• WORK INSTRUCTION
Your answer consists of the lines in the data that contain "indicate". Copy each of them.

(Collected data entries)
□ □ □
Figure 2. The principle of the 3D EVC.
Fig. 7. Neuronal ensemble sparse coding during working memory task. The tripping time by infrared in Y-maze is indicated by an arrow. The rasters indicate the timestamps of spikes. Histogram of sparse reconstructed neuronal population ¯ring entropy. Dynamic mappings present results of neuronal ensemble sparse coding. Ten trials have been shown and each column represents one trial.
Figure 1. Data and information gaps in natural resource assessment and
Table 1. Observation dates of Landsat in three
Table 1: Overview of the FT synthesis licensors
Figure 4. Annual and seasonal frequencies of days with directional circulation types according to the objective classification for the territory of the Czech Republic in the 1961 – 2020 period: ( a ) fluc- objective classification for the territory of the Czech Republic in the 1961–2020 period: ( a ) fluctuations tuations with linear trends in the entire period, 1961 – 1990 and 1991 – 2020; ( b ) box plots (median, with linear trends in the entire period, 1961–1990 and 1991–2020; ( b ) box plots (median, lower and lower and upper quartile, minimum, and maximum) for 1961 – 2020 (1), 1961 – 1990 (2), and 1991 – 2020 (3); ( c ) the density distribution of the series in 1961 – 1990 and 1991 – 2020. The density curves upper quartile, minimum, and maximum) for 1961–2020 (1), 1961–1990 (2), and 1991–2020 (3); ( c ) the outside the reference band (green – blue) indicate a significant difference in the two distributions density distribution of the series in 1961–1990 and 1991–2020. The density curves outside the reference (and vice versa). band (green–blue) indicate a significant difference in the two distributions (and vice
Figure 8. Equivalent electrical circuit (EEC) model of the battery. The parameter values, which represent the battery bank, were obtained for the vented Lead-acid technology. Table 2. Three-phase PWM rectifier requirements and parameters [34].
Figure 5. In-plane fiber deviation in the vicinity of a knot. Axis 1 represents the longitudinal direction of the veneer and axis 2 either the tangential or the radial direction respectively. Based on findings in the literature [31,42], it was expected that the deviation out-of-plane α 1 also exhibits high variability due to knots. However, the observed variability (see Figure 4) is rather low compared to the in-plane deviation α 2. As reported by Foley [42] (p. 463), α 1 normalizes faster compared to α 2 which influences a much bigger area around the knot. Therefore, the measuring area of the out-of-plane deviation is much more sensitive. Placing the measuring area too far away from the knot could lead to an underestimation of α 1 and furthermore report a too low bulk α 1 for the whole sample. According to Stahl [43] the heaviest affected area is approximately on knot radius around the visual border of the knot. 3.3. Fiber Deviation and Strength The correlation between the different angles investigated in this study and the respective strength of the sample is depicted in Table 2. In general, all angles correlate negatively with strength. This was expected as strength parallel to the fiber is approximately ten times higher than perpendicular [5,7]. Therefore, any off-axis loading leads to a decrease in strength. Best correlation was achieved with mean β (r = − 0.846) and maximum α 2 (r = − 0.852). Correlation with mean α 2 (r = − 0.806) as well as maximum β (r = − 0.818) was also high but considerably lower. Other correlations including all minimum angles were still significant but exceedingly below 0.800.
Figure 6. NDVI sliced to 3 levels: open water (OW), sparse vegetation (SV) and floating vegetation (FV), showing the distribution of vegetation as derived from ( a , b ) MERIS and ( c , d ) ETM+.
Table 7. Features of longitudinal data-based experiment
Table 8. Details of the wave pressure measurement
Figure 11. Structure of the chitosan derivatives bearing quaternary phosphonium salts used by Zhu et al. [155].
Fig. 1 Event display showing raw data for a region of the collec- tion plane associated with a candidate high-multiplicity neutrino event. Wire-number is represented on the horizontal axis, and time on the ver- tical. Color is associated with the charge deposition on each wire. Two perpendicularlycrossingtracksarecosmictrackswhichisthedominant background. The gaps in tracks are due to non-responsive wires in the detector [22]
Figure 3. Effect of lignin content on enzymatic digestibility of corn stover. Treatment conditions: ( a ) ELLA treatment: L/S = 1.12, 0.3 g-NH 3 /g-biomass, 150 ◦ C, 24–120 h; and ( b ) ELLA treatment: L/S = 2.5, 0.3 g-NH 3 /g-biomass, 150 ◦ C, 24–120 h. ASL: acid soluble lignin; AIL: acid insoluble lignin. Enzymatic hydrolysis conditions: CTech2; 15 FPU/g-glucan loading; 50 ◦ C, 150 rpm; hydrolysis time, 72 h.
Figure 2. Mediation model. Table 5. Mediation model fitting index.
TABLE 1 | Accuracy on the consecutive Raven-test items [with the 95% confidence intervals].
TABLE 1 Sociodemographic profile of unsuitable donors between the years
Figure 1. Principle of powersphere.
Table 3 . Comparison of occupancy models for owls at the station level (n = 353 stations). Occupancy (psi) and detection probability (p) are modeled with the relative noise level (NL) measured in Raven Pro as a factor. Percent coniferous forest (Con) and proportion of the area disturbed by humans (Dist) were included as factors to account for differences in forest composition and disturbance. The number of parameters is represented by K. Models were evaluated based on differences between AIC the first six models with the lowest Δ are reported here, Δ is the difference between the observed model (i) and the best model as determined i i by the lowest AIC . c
□ □ □
• RESULT OF THE TASK
Fig. 7. Neuronal ensemble sparse coding during working memory task. The tripping time by infrared in Y-maze is indicated by an arrow. The rasters indicate the timestamps of spikes. Histogram of sparse reconstructed neuronal population ¯ring entropy. Dynamic mappings present results of neuronal ensemble sparse coding. Ten trials have been shown and each column represents one trial.
Figure 4. Annual and seasonal frequencies of days with directional circulation types according to the objective classification for the territory of the Czech Republic in the 1961 – 2020 period: ( a ) fluc- objective classification for the territory of the Czech Republic in the 1961–2020 period: ( a ) fluctuations tuations with linear trends in the entire period, 1961 – 1990 and 1991 – 2020; ( b ) box plots (median, with linear trends in the entire period, 1961–1990 and 1991–2020; ( b ) box plots (median, lower and lower and upper quartile, minimum, and maximum) for 1961 – 2020 (1), 1961 – 1990 (2), and 1991 – 2020 (3); ( c ) the density distribution of the series in 1961 – 1990 and 1991 – 2020. The density curves upper quartile, minimum, and maximum) for 1961–2020 (1), 1961–1990 (2), and 1991–2020 (3); ( c ) the outside the reference band (green – blue) indicate a significant difference in the two distributions density distribution of the series in 1961–1990 and 1991–2020. The density curves outside the reference (and vice versa). band (green–blue) indicate a significant difference in the two distributions (and vice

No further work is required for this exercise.